(Items listed in a dataset)
▼▼▼

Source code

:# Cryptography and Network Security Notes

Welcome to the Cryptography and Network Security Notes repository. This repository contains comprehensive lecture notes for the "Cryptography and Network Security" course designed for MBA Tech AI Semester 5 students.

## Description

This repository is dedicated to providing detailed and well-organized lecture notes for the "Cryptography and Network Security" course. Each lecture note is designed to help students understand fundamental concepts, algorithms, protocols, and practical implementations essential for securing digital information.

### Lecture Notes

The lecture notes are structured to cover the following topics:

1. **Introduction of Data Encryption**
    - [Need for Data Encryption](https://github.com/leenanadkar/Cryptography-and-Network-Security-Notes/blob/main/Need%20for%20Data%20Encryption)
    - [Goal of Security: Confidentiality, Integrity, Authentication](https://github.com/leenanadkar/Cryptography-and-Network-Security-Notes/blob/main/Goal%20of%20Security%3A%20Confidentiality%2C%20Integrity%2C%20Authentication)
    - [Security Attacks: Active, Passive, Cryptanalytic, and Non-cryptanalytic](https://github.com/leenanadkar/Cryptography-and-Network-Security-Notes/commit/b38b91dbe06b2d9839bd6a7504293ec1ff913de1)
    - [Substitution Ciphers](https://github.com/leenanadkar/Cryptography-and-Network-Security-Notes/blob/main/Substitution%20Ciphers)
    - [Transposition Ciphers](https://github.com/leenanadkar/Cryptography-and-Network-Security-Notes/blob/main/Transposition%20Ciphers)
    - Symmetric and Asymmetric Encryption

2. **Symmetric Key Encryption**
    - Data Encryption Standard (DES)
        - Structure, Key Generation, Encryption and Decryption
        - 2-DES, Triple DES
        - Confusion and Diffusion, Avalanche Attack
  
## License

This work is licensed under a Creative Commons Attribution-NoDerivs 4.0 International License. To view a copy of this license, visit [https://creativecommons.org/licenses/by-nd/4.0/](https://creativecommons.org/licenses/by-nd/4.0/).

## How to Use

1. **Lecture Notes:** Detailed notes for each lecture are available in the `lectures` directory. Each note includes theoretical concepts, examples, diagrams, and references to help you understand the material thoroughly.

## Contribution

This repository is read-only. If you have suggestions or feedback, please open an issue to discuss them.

▲▲▲

**WHAT IS REQUIRED:**
Find each line of the records that contains the word "License" and copy it out.

**YOUR RESPONSE:**
## License
This work is licensed under a Creative Commons Attribution-NoDerivs 4.0 International License. To view a copy of this license, visit [https://creativecommons.org/licenses/by-nd/4.0/](https://creativecommons.org/licenses/by-nd/4.0/).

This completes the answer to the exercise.